The shaker table was driven by a belt from the diesel engine as well. Also, water for the process came from a deep pool upstream. The diesel turned a generator that powered an electric pump to suck the water out of the “well,” as Grosch called it, down to the table.

The pool had a cover over it and also supplied their drinking water. He said they once noticed a bad smell coming from the canyon bottom. They followed their noses to the pool to find one of Jim Cox’s cows dead in the water. Grosch said Schneider, after removing the cow, pumped the pool dry and went to town for a few days.

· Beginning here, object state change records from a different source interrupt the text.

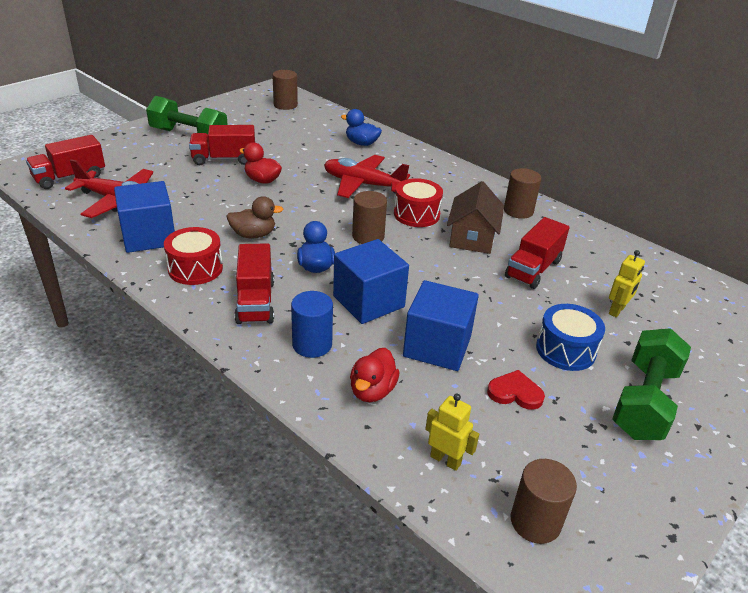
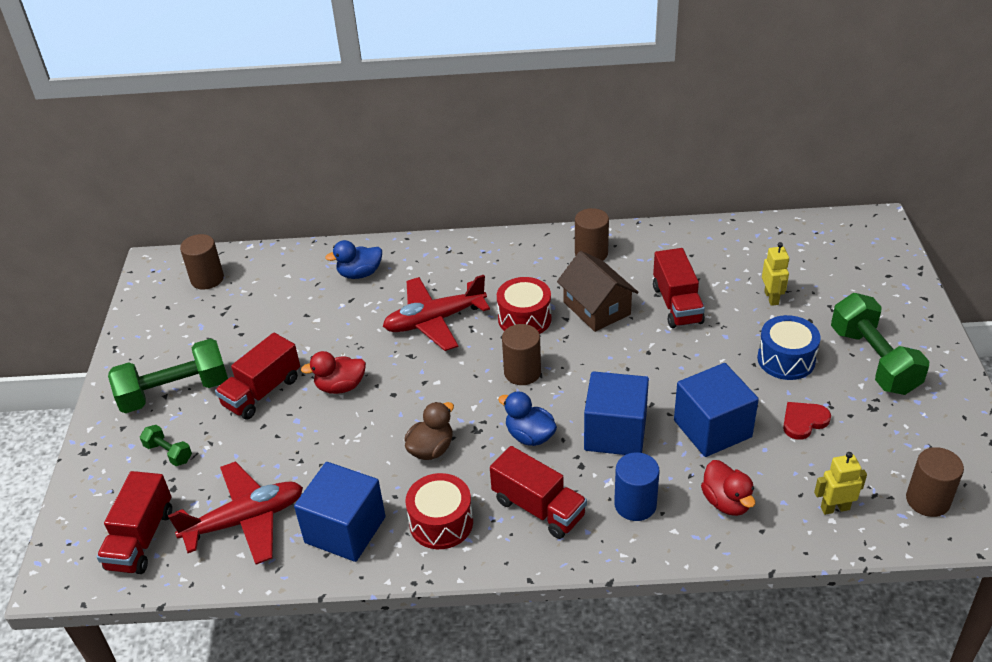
camera: 40 degrees left, 5 degrees up
(142, 155) = (168, 453): none -> green dumbbell

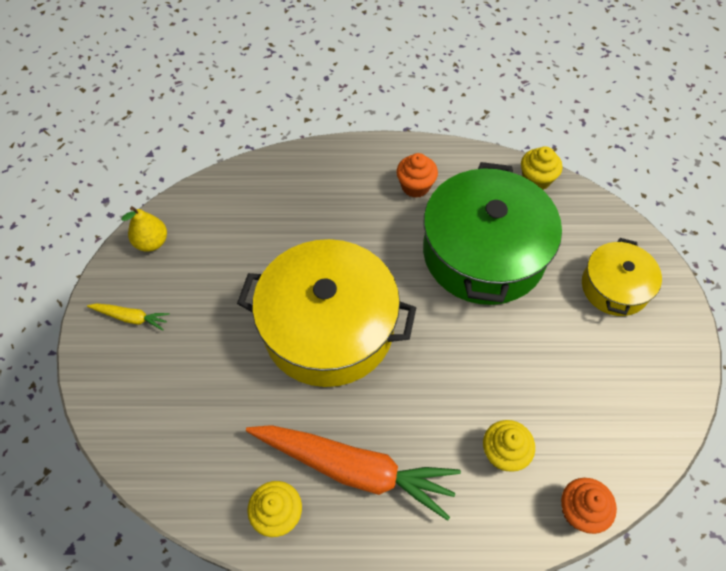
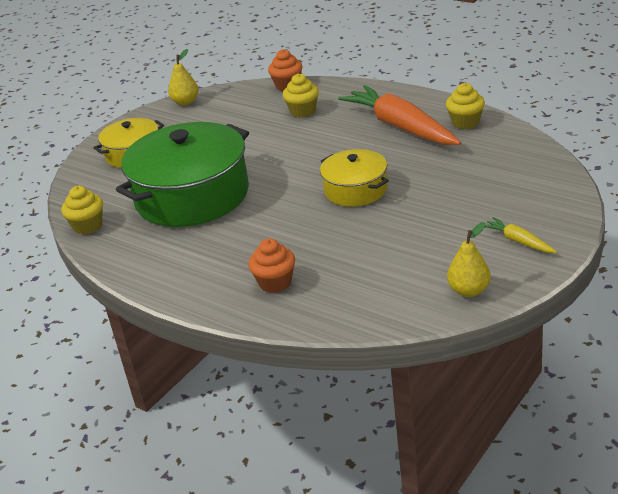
camera: 140 degrees left, 25 degrees down
(328, 327) = (355, 190): yellow pot -> yellow pot, size x0.53
(415, 186) = (187, 254): orange cupcake -> orange cupcake (275, 283)
(672, 410) = (185, 102): none -> yellow pear

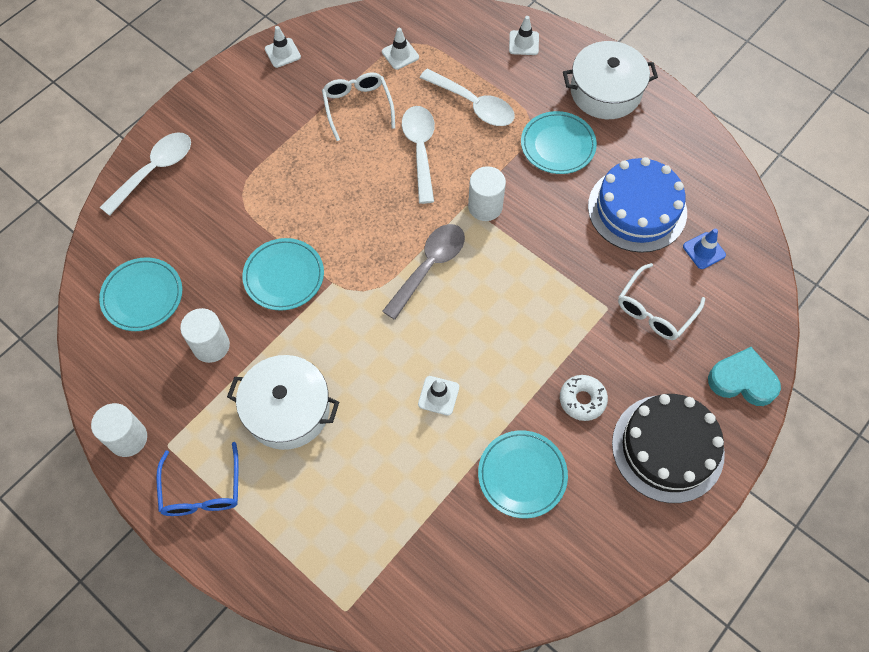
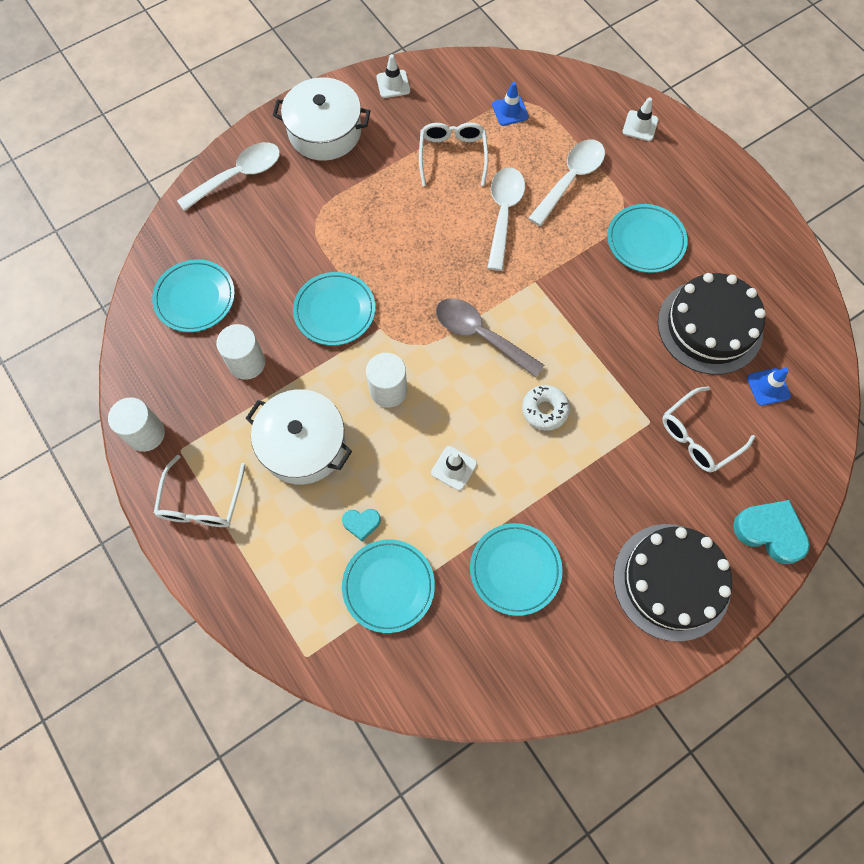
camera: 15 degrees right, 5 degrees up
(202, 490) = (201, 502): blue glasses -> white glasses
(364, 470) = (361, 523): none -> turquoise heart
(400, 54) = (510, 111): white traffic cone -> blue traffic cone
(407, 522) = (388, 586): none -> turquoise plate
(429, 266) = (480, 335): grey spoon -> grey spoon turned 105 degrees counterclockwise
(473, 105) = (570, 179): white spoon -> white spoon turned 105 degrees counterclockwise
(485, 206) = (553, 287): white cylinder -> white cylinder (388, 390)
(582, 400) = (597, 509): white donut -> white donut (545, 410)
(605, 91) = (711, 196): white pot -> white pot (325, 131)
(637, 209) = (709, 326): blue cake -> black cake

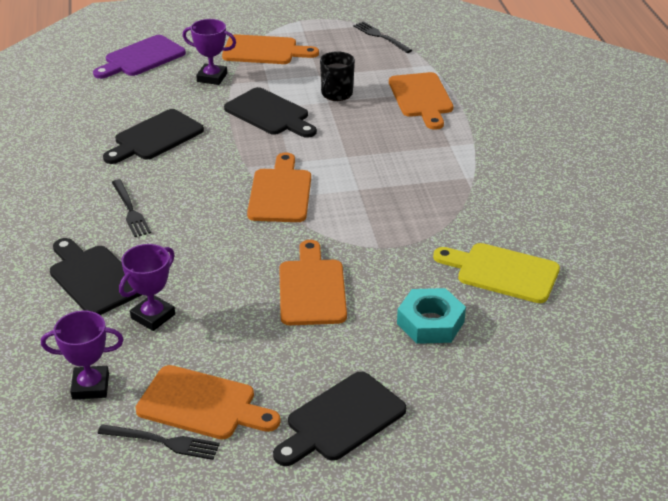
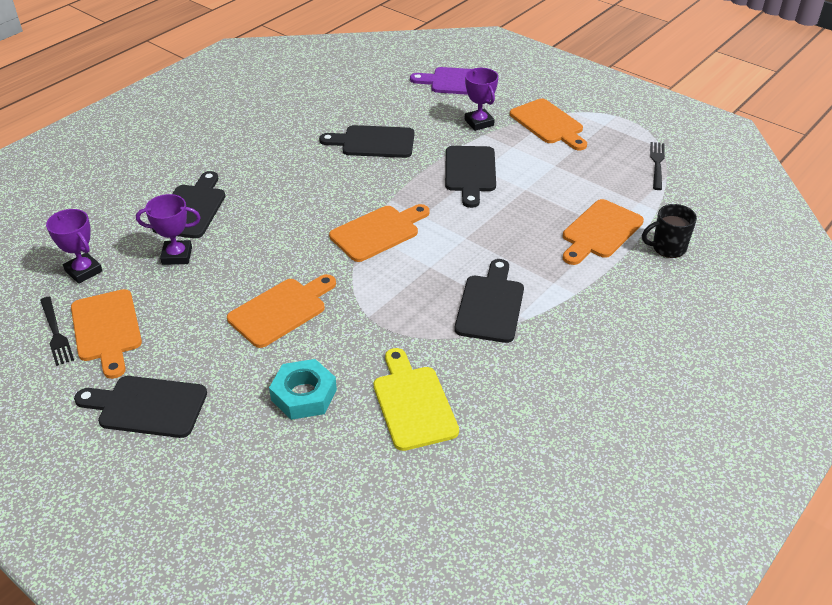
camera: 50 degrees right, 5 degrees up
(130, 210) = (279, 180): black fork -> none
(336, 94) = (541, 187): black mug -> black mug (667, 248)
(439, 184) = (490, 305): none -> black cutting board

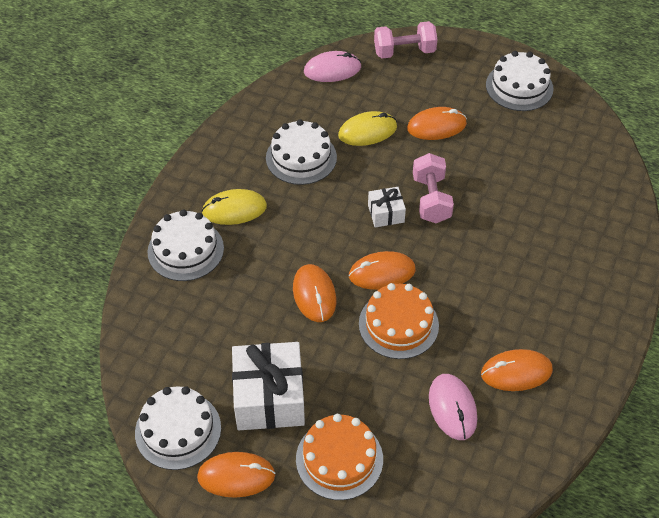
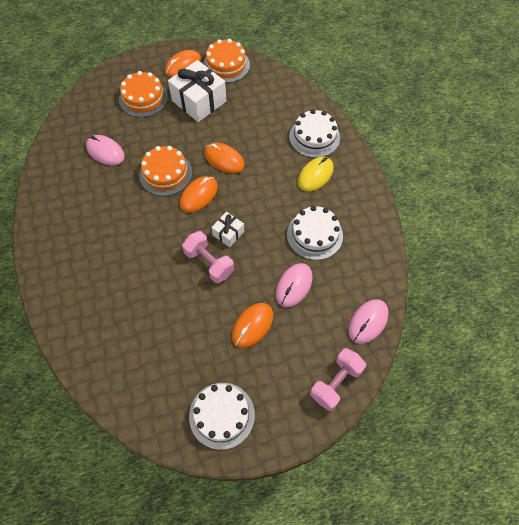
camera: 140 degrees right, 10 degrees up
(178, 430) = (226, 65): white cake -> orange cake
(367, 131) = (294, 286): yellow mouse -> pink mouse
(516, 372) = (83, 190): orange mouse -> none

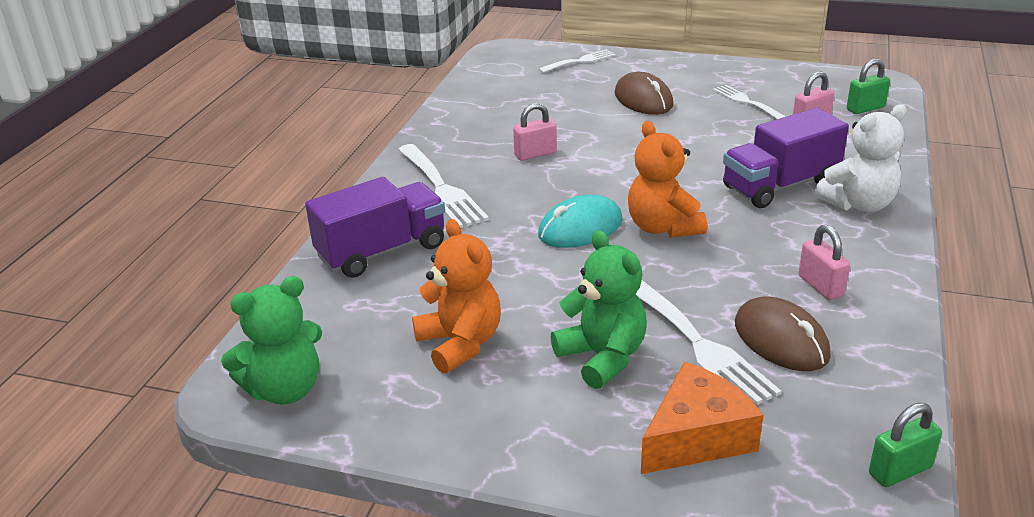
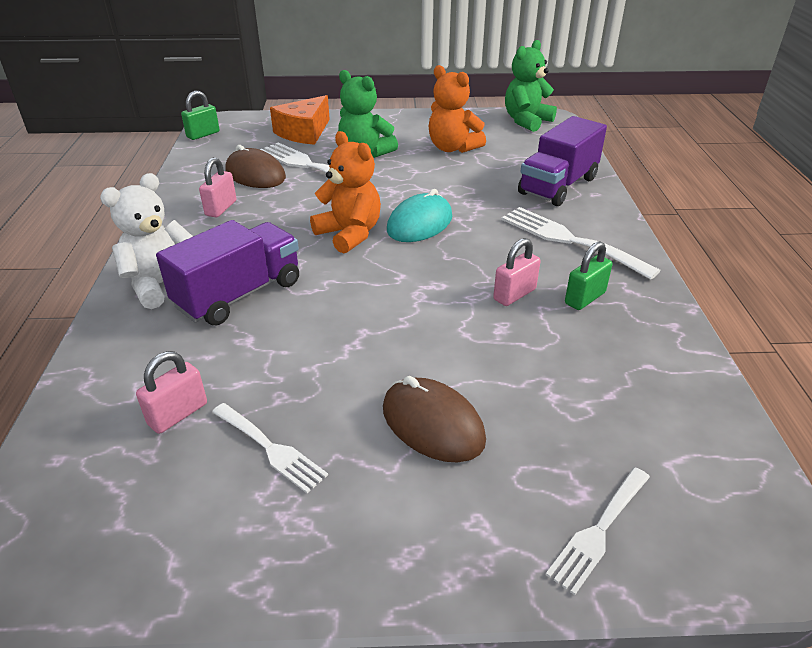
camera: 160 degrees right, 5 degrees up
(820, 286) = (221, 208): pink padlock -> pink padlock turned 60 degrees clockwise
(865, 108) = (78, 467): green padlock -> green padlock (585, 298)

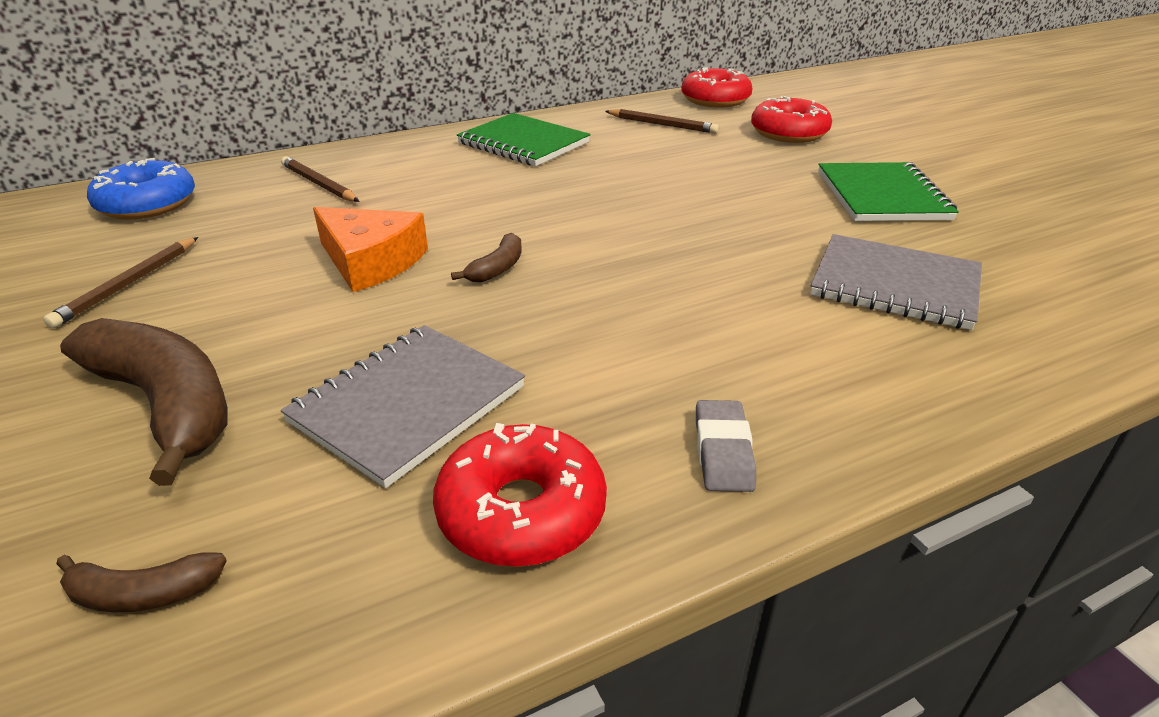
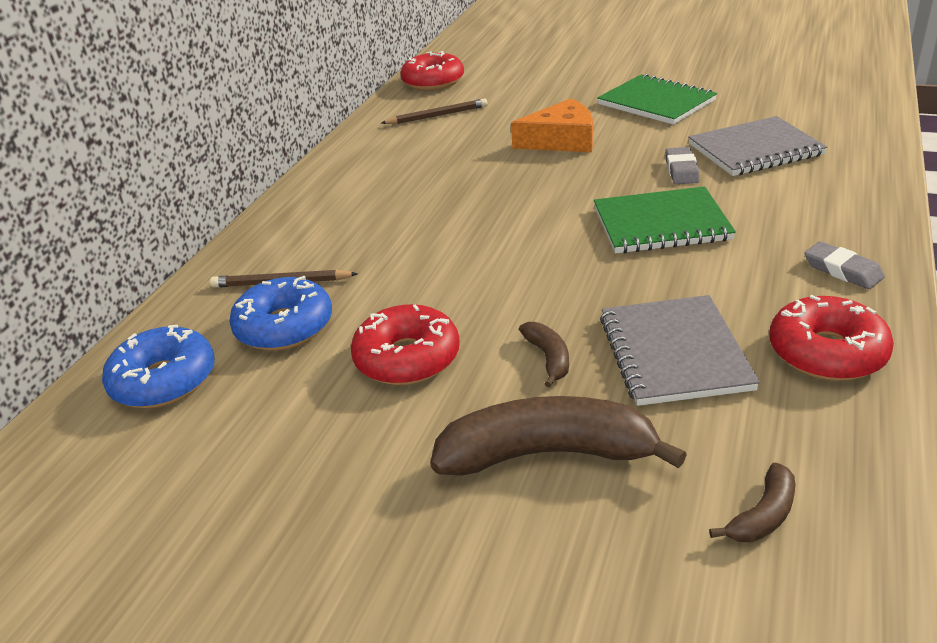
camera: 40 degrees left, 0 degrees up
(128, 284) = (319, 428): brown pencil -> none
(258, 211) = (284, 327): none -> blue donut
(371, 261) = (460, 304): orange cheese -> orange cheese (561, 140)
(497, 268) = (549, 259): brown banana -> brown banana (548, 358)
(523, 143) = (369, 174): green notebook -> green notebook (661, 224)
(771, 263) = (681, 170): none -> grey eraser
(789, 133) = (529, 86): red donut -> red donut (407, 358)

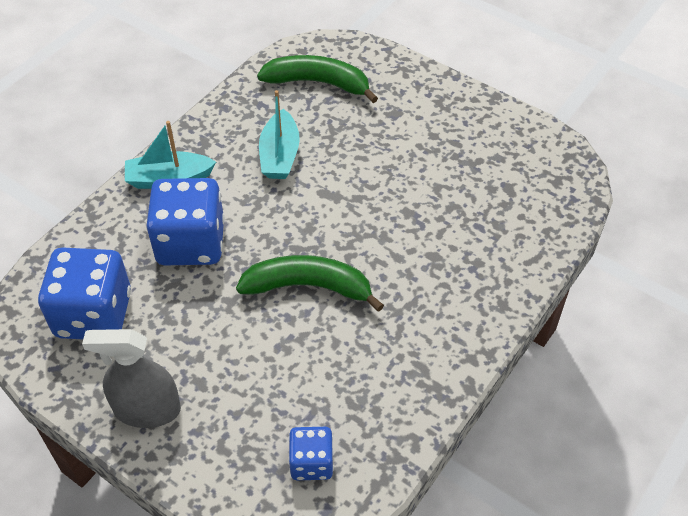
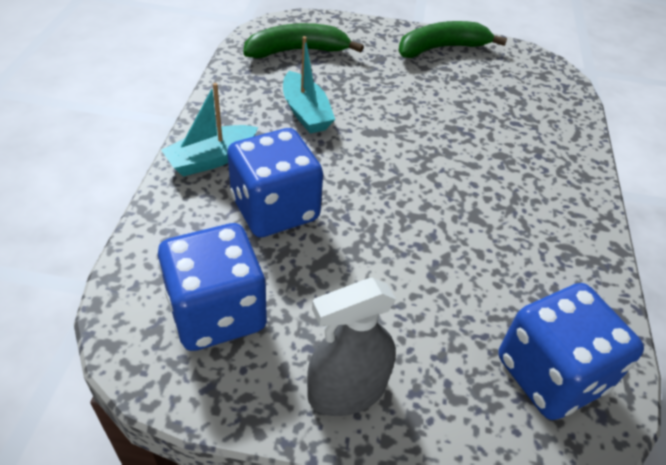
camera: 30 degrees left, 5 degrees down
(308, 286) = (417, 212): green banana -> green banana (441, 48)
(311, 462) = (550, 374): blue dice -> blue dice, size x1.85

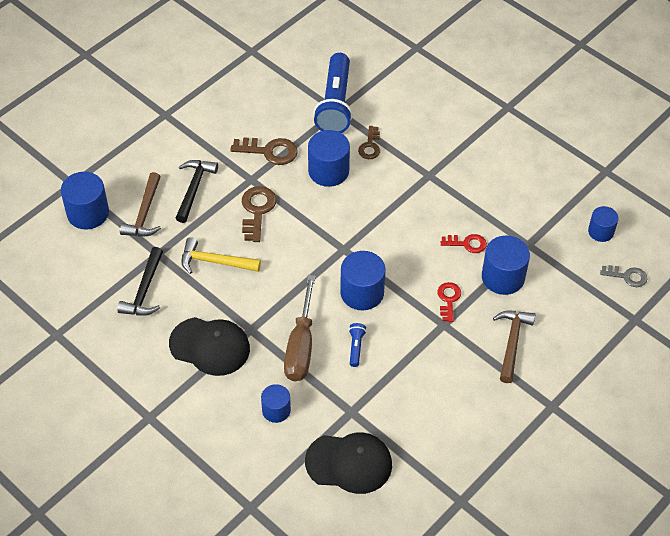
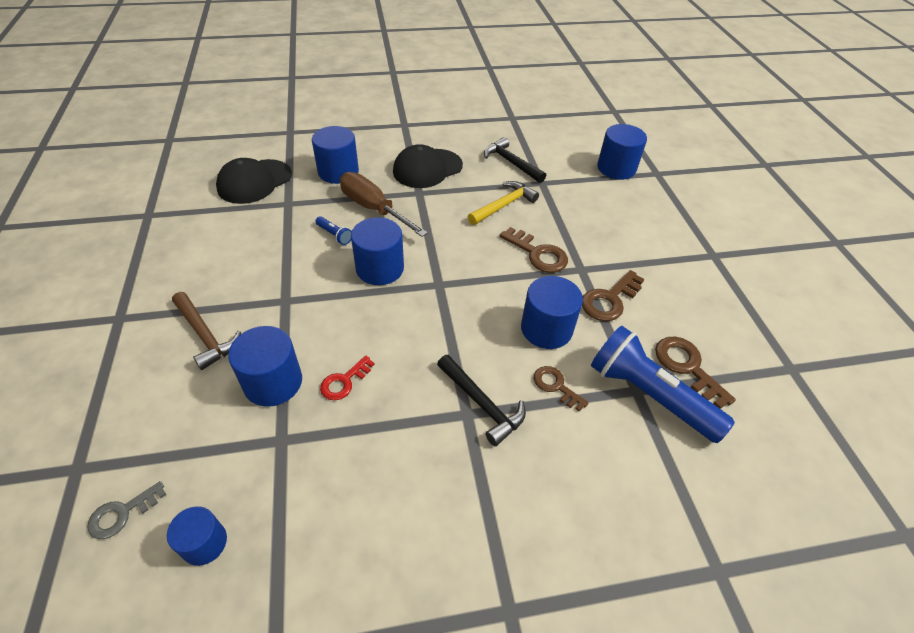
camera: 125 degrees right, 5 degrees down
(144, 213) = (591, 193): brown hammer -> none
(194, 188) = (598, 230): black hammer -> black hammer (482, 404)
(276, 410) = (338, 172): blue cylinder -> blue cylinder, size x1.62
(296, 95) = (687, 367): none -> brown key
(448, 299) = (303, 321): red key -> none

As we toured the canyon, Grosch still was dreaming of Spanish explorers and the possibility they had visited the canyon centuries ago. He said Schneider showed him a dagger that had Moorish symbols on the handle.

Schneider supposedly found it in the sand down at the mouth of Texas Canyon. They used to imagine a Spanish prospector losing it and his life in the canyon.

There is no doubt that gold and silver exist in the vein in Texas Canyon. I once escorted Fred Potter, a geologist with the Bureau of Land Management, into the canyon and he told me the ore contains small amounts of gold, silver, copper and iron held in a matrix of quartz.
The iron appears as iron pyrite or “fool’s gold” while the copper is often seen as green copper oxide. I have been to the mines before and seen Boy Scouts breaking apart rocks for the copper oxide on the surface, thinking they had found turquoise.

According to Potter, the vein fills a vertical gap in the saddle at the end of the canyon. The fault that created the gap runs to the northwest and causes a similar saddle north of Sugarloaf Peak and between the Rabbit Ears and Needles in the Organs.

There are several tunnels that bore into the vein starting where the dump is at 5,670 feet. Some of the rail used for running ore cars in and out of the main tunnel is still on the dump. The top tunnel is at 5,925 feet.

Today the trail up into the canyon is rocky and rough. It is used frequently, at least to the remains of the old radar reflector. Only the supports are left as the billboard-like panel was removed several years ago.

From the reflector, the trail loops south to the stream draining the canyon.

Even if the trail into Texas Canyon was once a road, it must have taken a great deal of sweat and ingenuity to move the mining equipment to its present location. Dreams certainly push people to do the most astonishing things!